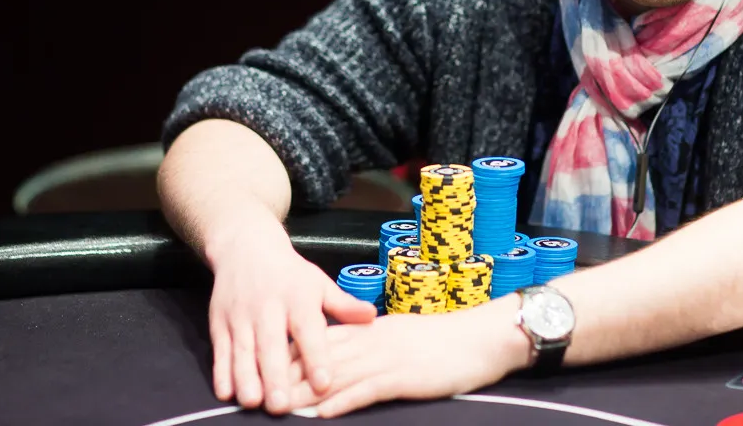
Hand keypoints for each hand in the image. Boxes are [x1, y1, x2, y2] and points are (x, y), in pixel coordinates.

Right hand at [206, 217, 377, 414]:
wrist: (246, 248)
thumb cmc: (290, 274)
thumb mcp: (319, 283)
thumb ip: (343, 305)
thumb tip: (372, 317)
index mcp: (298, 298)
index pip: (309, 329)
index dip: (316, 356)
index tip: (324, 382)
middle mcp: (268, 308)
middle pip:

┄┄┄┄┄┄┄┄┄┄

Scan the material for "index" and copy the lines that hold it.

▶ Response for this exercise:
index mcp: (298, 298)
index pip: (309, 329)
index dip: (316, 356)
index tip: (324, 382)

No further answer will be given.